Diffusion Models: Pixel Space vs. Latent Space

Table of Contents

Pixel Space vs. Latent Space

Pixel space diffusion models operate directly on the raw pixel values of images. They learn to generate images by progressively denoising pixel-level representations.

On the other hand, latent space diffusion models work on compressed representations of images, known as latent vectors. These models first encode images into a lower-dimensional latent space using an encoder (like a variational autoencoder; VAE), perform the diffusion process in this latent space, and then decode the generated latent vectors back into pixel space using a decoder.

Merits of Latent Space Diffusion Models

The latent space diffusion models have several advantages over pixel space ones:

1. Computational Efficiency

Latent space diffusion models are generally more computationally efficient than pixel space models.

If training image size is 512 x 512 x 3 channels:

Pixel space model: 512 x 512 x 3 = 786,432 pixels
Latent space model: 64 x 64 x 4 = 16,384 latent dimensions (assuming a 8x downsampling and 4 channels in latent space)

In this example, the latent space model processes 1 / 48th of the data compared to the pixel space model. This reduction in data size leads to significant savings in memory usage and computational resources, allowing for faster training and inference times, and using cheaper GPUs.
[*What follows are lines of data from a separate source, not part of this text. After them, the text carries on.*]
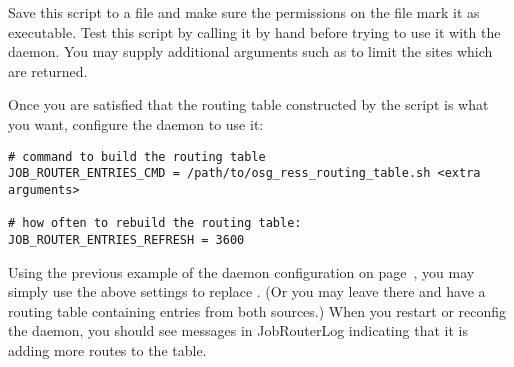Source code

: Save this script to a file and make sure the permissions on the file
mark it as executable.  Test this script by calling it by hand before
trying to use it with the  daemon.  You may supply additional arguments
such as  to limit the sites which are returned.

Once you are satisfied that the routing table constructed by the
script is what you want, configure the  daemon to use it:

\begin{verbatim}
# command to build the routing table
JOB_ROUTER_ENTRIES_CMD = /path/to/osg_ress_routing_table.sh <extra arguments>

# how often to rebuild the routing table:
JOB_ROUTER_ENTRIES_REFRESH = 3600
\end{verbatim}

Using the previous example of the  daemon configuration on
page~\pageref{ExampleJobRouterConfiguration}, you may simply use the
above settings to replace .  (Or you may
leave  there and have a routing table
containing entries from both sources.)  When you restart or reconfig
the  daemon, you should see messages in JobRouterLog indicating that it
is adding more routes to the table.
2. Split Roles into Encoder, Diffusion Model, and Decoder

Latent space diffusion models separate the tasks of representation learning and generative modeling.

The encoder: Extracts abstract and essential features from images, capturing high-level semantics.
The diffusion model: Focuses on learning the generative process with only the essential features in the latent space.
The decoder: Reconstructs the detailed pixel-level images from the abstract latent representations.
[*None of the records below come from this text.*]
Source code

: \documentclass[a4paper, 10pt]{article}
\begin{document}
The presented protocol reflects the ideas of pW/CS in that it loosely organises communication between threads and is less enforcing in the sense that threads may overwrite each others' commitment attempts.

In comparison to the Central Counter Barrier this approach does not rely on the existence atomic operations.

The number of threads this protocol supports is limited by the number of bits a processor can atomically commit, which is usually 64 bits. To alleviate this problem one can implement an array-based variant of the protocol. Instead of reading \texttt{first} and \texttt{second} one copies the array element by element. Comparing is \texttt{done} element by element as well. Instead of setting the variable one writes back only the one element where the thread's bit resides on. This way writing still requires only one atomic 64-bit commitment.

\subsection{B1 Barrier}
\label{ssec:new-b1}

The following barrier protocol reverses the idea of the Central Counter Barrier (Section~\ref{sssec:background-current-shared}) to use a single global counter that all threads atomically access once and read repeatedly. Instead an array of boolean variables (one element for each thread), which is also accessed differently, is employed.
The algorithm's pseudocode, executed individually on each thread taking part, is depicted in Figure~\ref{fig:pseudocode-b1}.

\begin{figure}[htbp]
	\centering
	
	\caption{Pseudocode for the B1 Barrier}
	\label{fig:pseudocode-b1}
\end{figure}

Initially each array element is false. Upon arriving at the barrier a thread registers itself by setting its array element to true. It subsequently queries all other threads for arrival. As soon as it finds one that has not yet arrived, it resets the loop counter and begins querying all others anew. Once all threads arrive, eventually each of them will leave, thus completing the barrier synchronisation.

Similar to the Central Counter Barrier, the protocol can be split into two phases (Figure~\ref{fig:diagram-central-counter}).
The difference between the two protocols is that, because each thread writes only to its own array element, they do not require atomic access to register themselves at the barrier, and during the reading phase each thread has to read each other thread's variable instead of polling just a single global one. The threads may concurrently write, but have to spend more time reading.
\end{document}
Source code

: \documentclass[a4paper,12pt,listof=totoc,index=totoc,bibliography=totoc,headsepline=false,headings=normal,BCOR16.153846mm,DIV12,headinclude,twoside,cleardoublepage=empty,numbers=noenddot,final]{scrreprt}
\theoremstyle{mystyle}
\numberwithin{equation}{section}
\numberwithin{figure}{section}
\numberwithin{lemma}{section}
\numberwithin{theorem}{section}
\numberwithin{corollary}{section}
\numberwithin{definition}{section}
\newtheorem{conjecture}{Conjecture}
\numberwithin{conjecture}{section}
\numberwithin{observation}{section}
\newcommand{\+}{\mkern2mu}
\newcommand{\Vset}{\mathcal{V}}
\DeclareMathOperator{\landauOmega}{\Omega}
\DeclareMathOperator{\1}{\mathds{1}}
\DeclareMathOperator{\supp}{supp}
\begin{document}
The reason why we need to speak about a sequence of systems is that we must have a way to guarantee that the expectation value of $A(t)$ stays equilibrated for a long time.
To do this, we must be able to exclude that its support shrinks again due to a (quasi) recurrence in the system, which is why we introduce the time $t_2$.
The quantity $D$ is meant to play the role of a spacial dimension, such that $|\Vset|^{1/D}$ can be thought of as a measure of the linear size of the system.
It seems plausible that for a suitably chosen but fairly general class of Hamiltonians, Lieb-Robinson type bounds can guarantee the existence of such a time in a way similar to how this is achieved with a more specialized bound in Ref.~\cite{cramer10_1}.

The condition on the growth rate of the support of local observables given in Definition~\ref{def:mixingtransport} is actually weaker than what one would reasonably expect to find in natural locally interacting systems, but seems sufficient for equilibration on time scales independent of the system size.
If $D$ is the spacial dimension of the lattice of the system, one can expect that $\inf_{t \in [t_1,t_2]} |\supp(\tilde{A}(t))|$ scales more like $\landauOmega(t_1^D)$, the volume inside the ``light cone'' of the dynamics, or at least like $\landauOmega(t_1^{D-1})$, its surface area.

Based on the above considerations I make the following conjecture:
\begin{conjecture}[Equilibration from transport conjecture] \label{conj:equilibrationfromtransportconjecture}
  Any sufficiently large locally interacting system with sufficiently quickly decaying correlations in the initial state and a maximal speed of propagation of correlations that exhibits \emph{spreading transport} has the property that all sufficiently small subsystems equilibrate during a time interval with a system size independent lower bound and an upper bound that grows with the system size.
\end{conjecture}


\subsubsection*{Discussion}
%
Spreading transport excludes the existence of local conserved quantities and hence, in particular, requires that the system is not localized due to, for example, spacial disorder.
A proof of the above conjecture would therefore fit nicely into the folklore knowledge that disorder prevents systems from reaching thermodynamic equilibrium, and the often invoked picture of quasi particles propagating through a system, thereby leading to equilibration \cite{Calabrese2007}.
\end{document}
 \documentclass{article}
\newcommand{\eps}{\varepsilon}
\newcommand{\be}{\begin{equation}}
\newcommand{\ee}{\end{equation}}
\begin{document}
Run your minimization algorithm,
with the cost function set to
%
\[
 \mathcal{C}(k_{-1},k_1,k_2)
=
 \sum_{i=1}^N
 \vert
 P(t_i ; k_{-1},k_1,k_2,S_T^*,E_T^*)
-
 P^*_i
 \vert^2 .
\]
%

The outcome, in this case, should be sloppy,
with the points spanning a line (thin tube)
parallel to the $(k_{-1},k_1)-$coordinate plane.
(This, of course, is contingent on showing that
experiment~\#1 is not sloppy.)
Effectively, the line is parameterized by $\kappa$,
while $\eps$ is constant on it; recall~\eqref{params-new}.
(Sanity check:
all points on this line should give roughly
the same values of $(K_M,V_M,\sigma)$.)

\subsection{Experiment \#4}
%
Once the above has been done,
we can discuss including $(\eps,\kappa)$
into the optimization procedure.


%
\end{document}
For example, in generating a cat image, the encoder captures the concept of “catness” (shape, posture, texture) while the diffusion model generates variations of this concept in latent space. The decoder then translates these variations back into detailed pixel images.

On the other hand, pixel space models must learn both low-level details and high-level semantics simultaneously, which can be more challenging and less efficient. Pixel space models are responsible for generating every pixel accurately (for example, a detailed single hair of the cat).

Not only higher efficiency, but easier debugging. If the generated images have issues, we can inspect which component (encoder, diffusion model, or decoder) is causing the problem.